The court found that Nadeau, together with then-East Derry fire commissioner Alan Lundblad, was found to have crafted a separation agreement terminating his own employment, so he could receive the larger severance. The Supreme Court agreed with the trial court that the severance package had been negotiated in bad faith by Lundblad and Nadeau.
Lundblad, who did not appeal the lower court decision and who received no money from the fire district from the severance, has since reimbursed the Derry Fire Department $12,000, what was agreed on for his part in pushing through the severance agreement.
That leaves Nadeau on the hook for about $78,000, Milz said, considering the severance agreement totaled just under $90,000.

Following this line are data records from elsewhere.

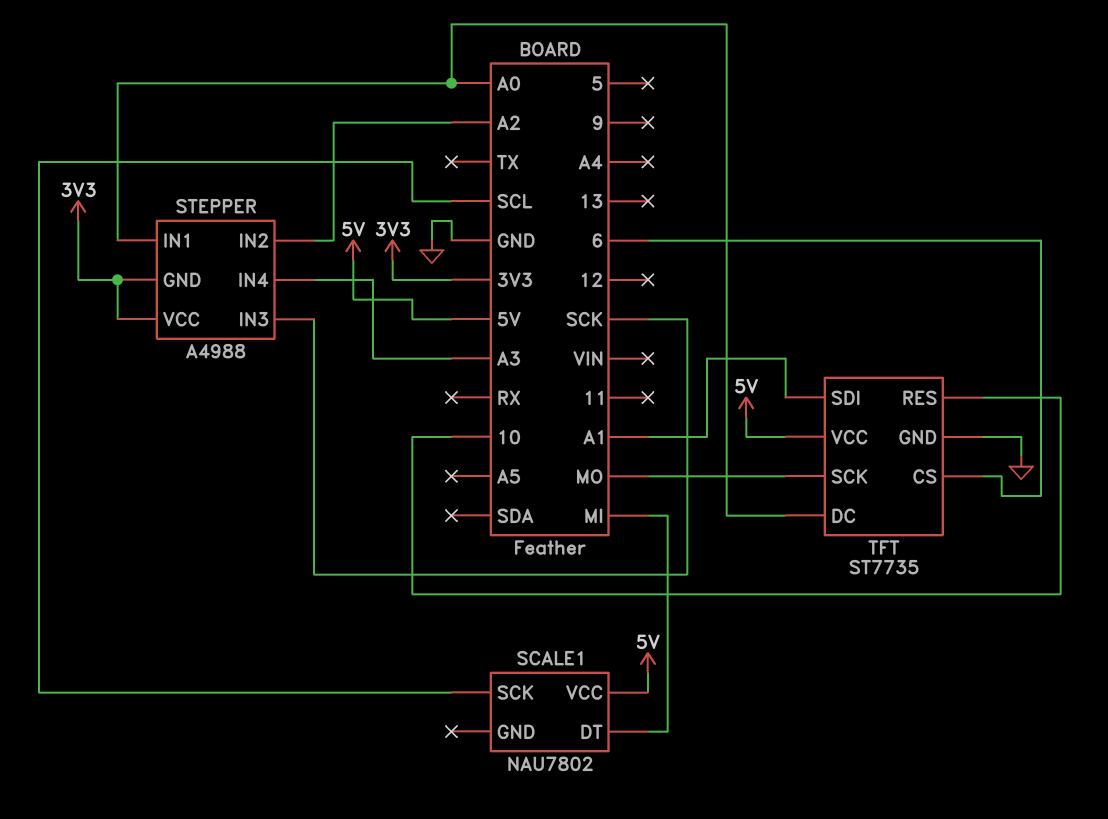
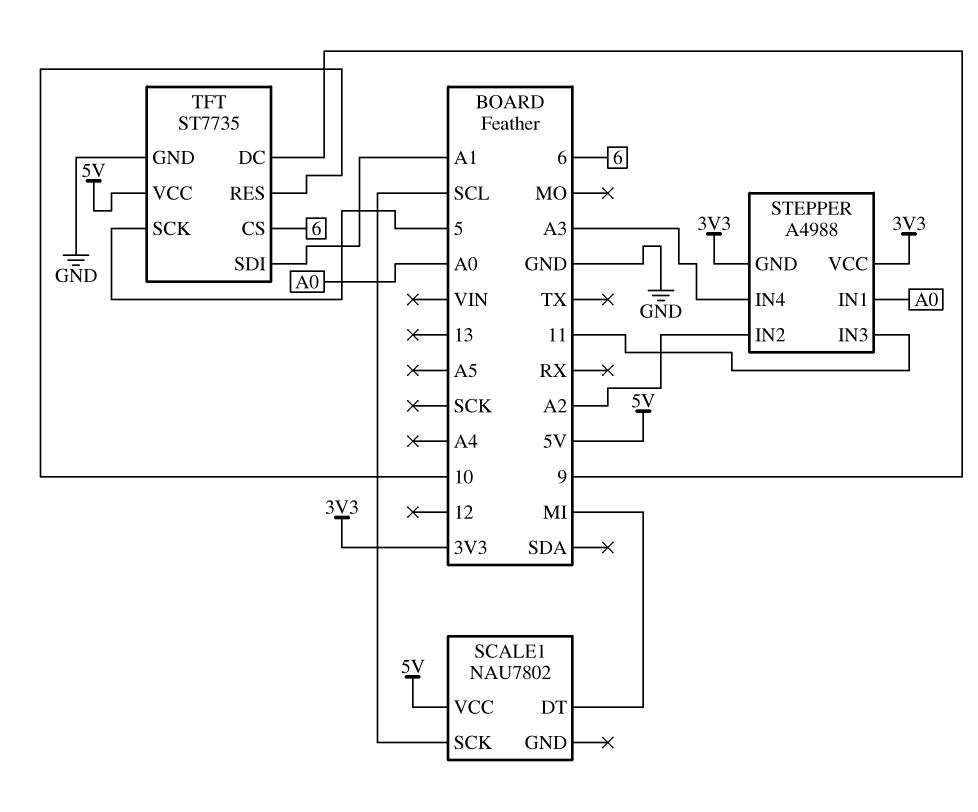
STEPPER pin IN3: SCK -> 11
TFT pin DC: A0 -> 9
TFT pin SCK: MO -> 5

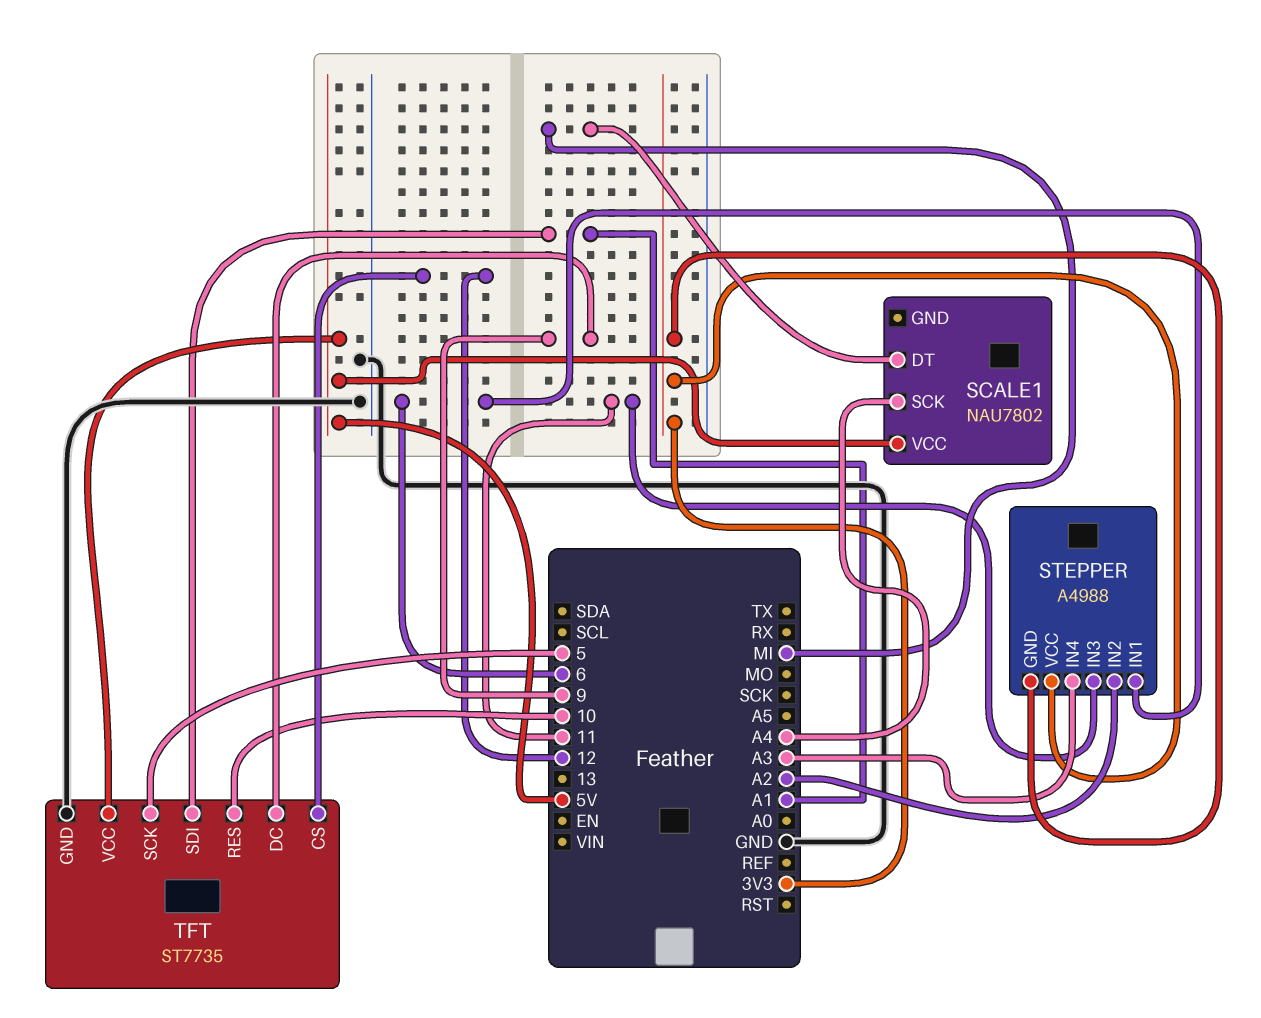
SCALE1 pin SCK: SCL -> A4
STEPPER pin IN1: A0 -> 6
TFT pin CS: 6 -> 12

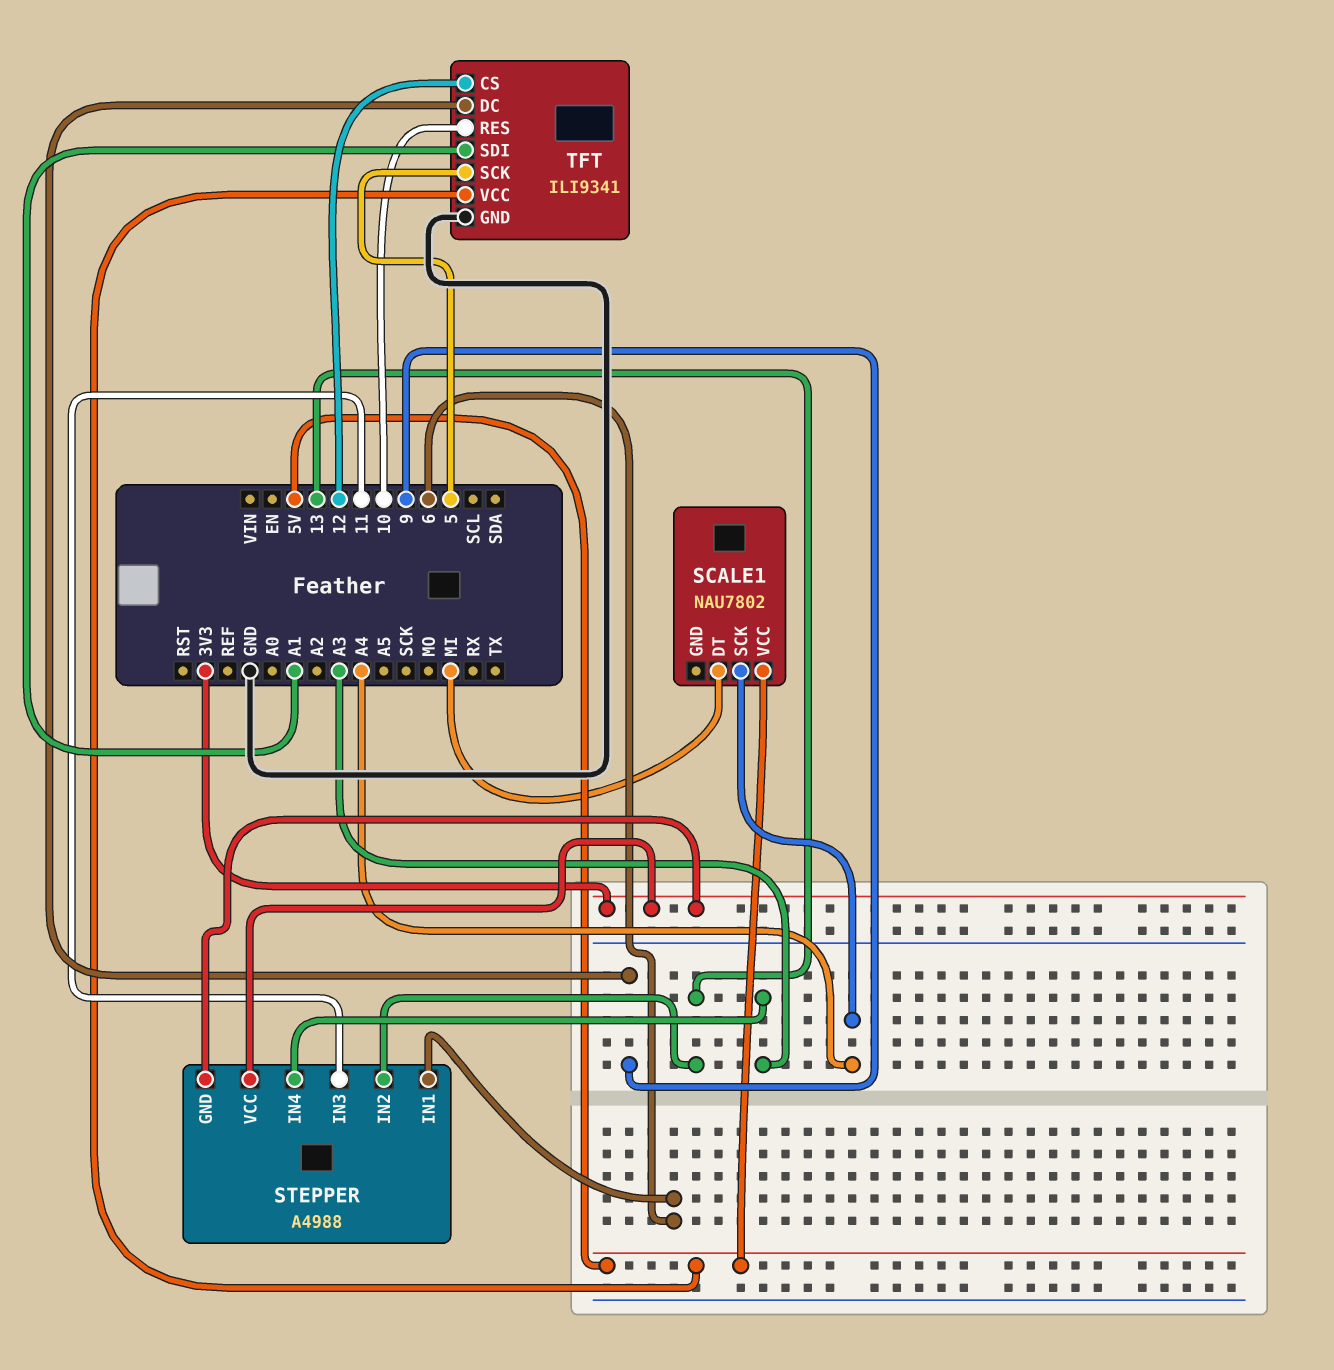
STEPPER pin IN2: A2 -> 13
TFT: ST7735 -> ILI9341

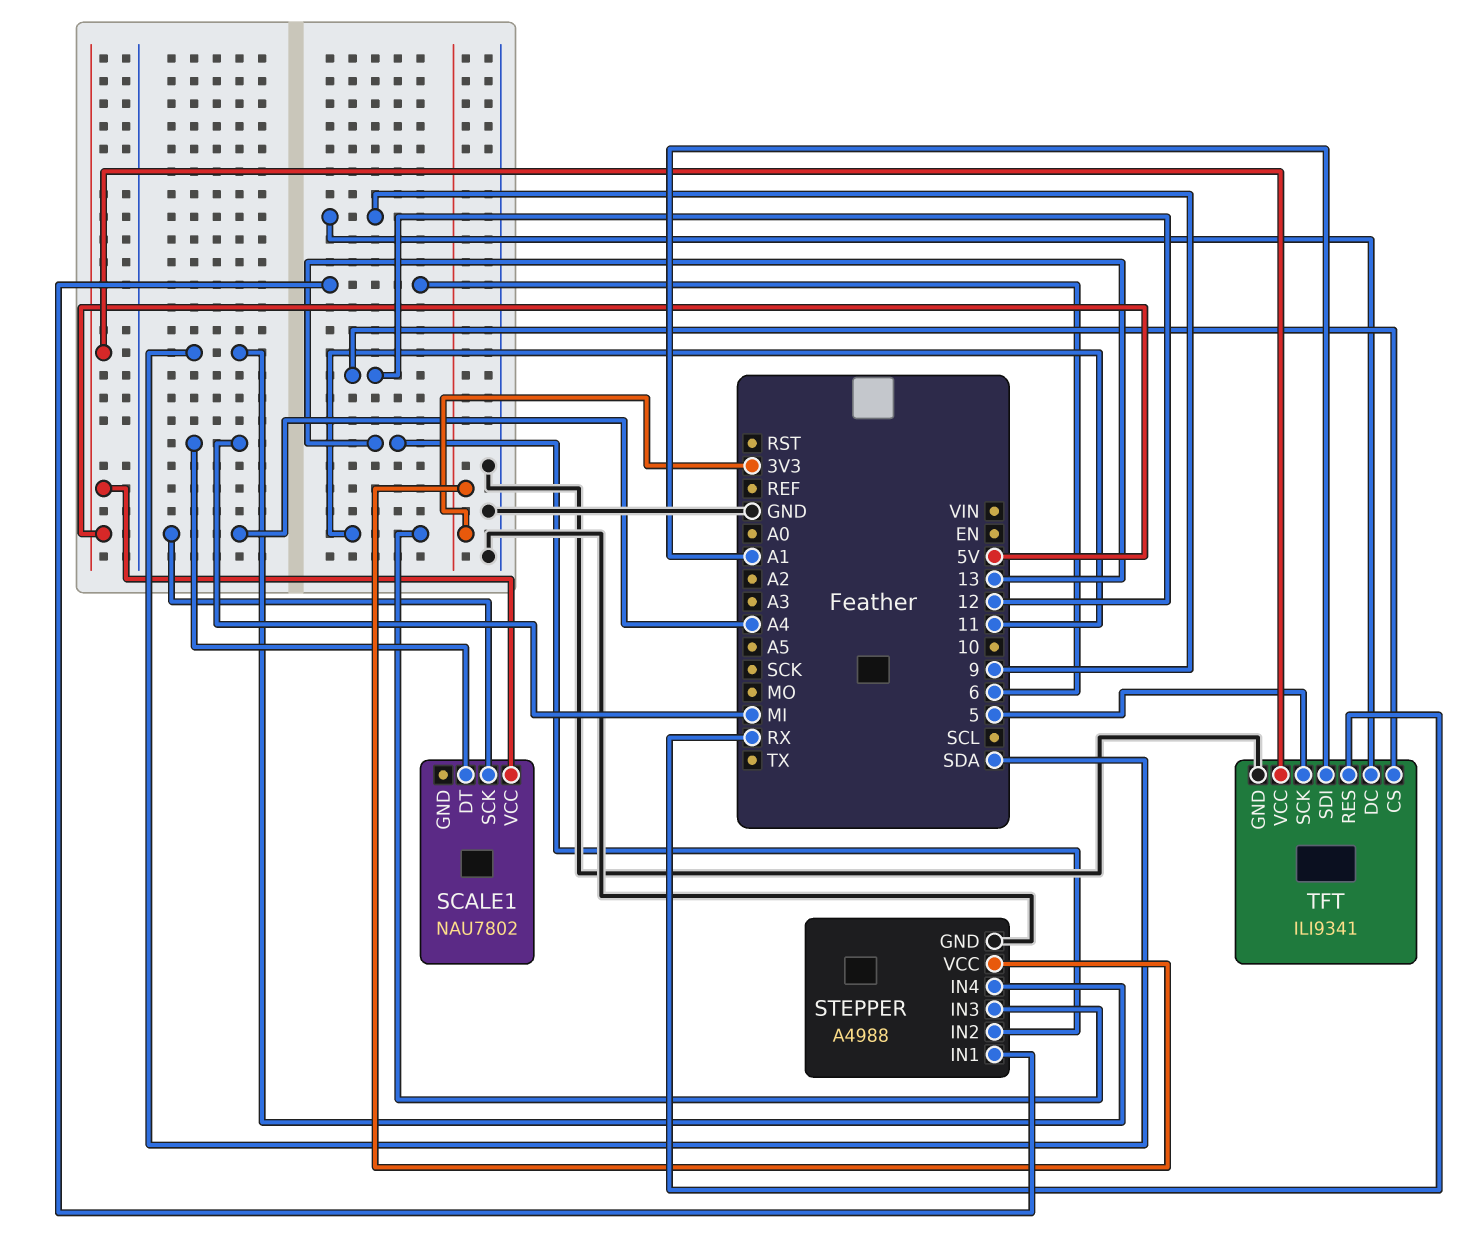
STEPPER pin GND: 3V3 -> GND
STEPPER pin IN4: A3 -> SDA
TFT pin RES: 10 -> RX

In declining in May to reverse the lower court, the Supreme Court said, “considerable evidence of fraud and misrepresentation was found by the trial court, including: the formulation of a plan by Nadeau and Lundblad to engineer the higher severance pay; Lundblad’s admissions to (East Derry) counsel; a ruse by Lundblad to conceal the real reason for the November 23, 2004 meeting from the third commissioner; and the failure of Nadeau and Lundblad to reveal Nadeau’s imminent employment opportunity to the cooperating commissioner.”
The decision cites notes from the precinct’s attorney stating Lundblad had said “the Chief and I are going to take it down,” referring to the precinct, and that Nadeau’s resignation would be handled “under the guise” of a performance evaluation at the Nov. 23 meeting.
The trial court called Nadeau an “active participant in the scheme,” indeed, the first to contact the precinct’s lawyer and propose the language of the separation agreement.
As the Supreme Court opinion states, “The separation agreement was prepared by attorneys with Nadeau’s direct input and signed by him and two of the three commissioners during a meeting at which the third commissioner was absent... Shortly (after the agreement was signed), the two commissioners.... resigned.”
The court also found sufficient evidence that Nadeau had obtained the Massachusetts job as of Nov. 23, 2004, based on a deposition from a person involved in that hiring, and a congratulatory call to Nadeau from a firefighter on the morning of Nov. 23.
When Lundblad made his payment, the East Derry precinct had already dissolved, meaning it was too late for the money to be returned to East Derry taxpayers. As the East Derry Fire Department had earlier merged with the Derry Fire Department, any money collected from Nadeau now would go to the Derry Fire Department.
And as the fire precinct has been dissolved, the matter now rests with the Town Council, with any legal action handled by town attorneys.
The former East Derry commissioners will be awaiting the council’s decision, and if Nadeau is required to repay the money, the East Derry Fire Precinct can finally become part of town history.